**Your task**
A verbatim reproduction of the following listing is required; omit the pictures.

**Material for this exercise**

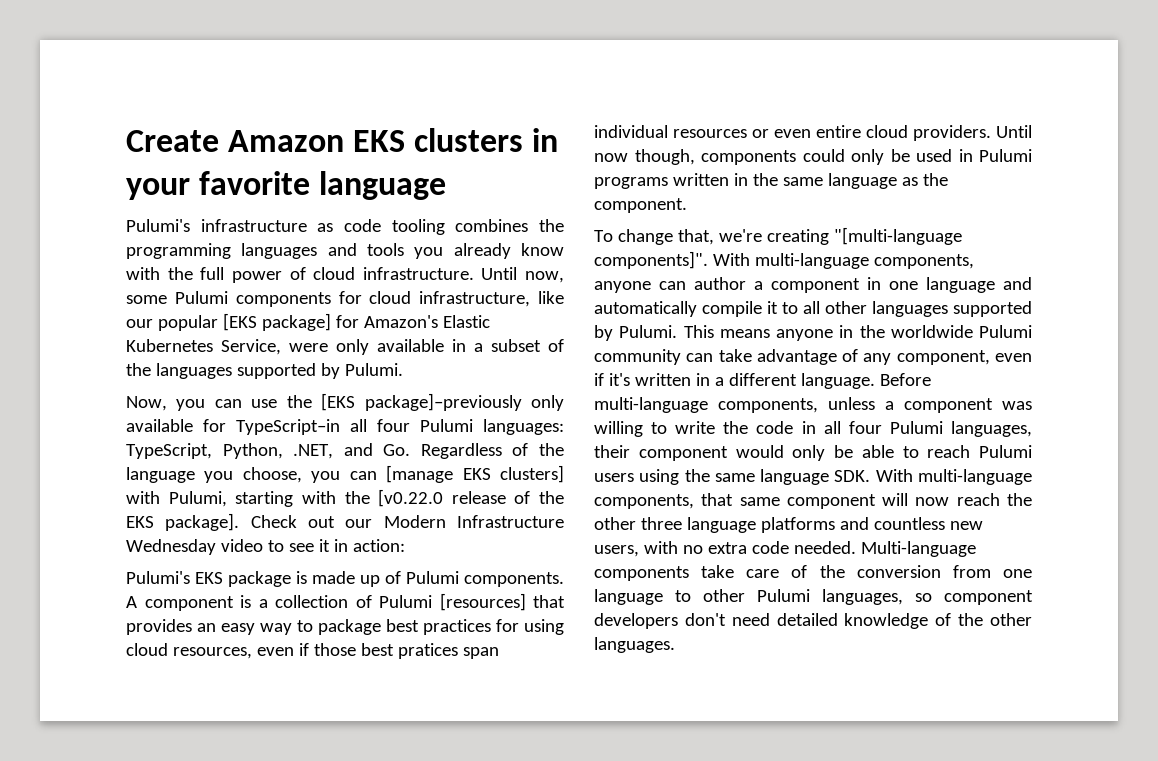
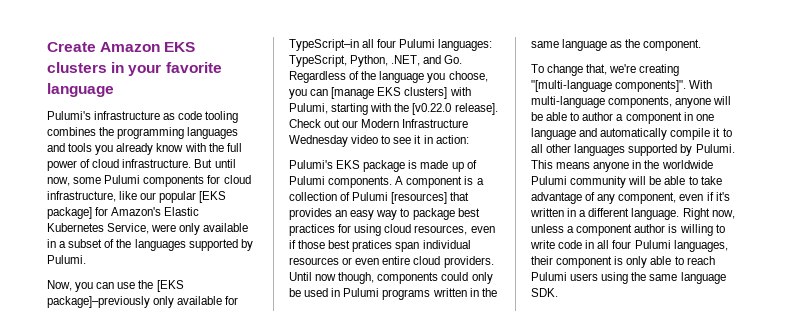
[481,267,518,280] Until -> [194,159,236,168] But until
[451,491,564,504] [126,513,240,531] release of the EKS package]. -> [454,103,498,115] release].
[659,281,686,290] can -> [713,96,732,105] [531,112,580,121] will be able to
[686,353,714,362] can -> [628,176,698,185] will be able to
[879,373,931,386] [594,397,818,413] Before multi-language components, -> [682,208,735,220] Right now,
[1002,401,1032,410] was -> [634,224,678,233] author is
[723,421,749,434] the -> (555, 244) none
[735,445,853,461] would only be -> [614,256,648,268] is only
[875,469,1032,485] [594,493,1032,509] [594,517,983,533] [594,541,976,557] [594,565,1032,581] [594,589,1033,605] [594,613,1032,629] [594,637,675,653] With multi-language components, that same component will now reach the other three language platforms and countless new users, with no extra code needed. Multi-language components take care of the conversion from one language to other Pulumi languages, so component developers don't need detailed knowledge of the other languages. -> (558, 292) none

**Your response**
[481,267,518,280] Until -> [194,159,236,168] But until
[451,491,564,504] [126,513,240,531] release of the EKS package]. -> [454,103,498,115] release].
[659,281,686,290] can -> [713,96,732,105] [531,112,580,121] will be able to
[686,353,714,362] can -> [628,176,698,185] will be able to
[879,373,931,386] [594,397,818,413] Before multi-language components, -> [682,208,735,220] Right now,
[1002,401,1032,410] was -> [634,224,678,233] author is
[723,421,749,434] the -> (555, 244) none
[735,445,853,461] would only be -> [614,256,648,268] is only
[875,469,1032,485] [594,493,1032,509] [594,517,983,533] [594,541,976,557] [594,565,1032,581] [594,589,1033,605] [594,613,1032,629] [594,637,675,653] With multi-language components, that same component will now reach the other three language platforms and countless new users, with no extra code needed. Multi-language components take care of the conversion from one language to other Pulumi languages, so component developers don't need detailed knowledge of the other languages. -> (558, 292) none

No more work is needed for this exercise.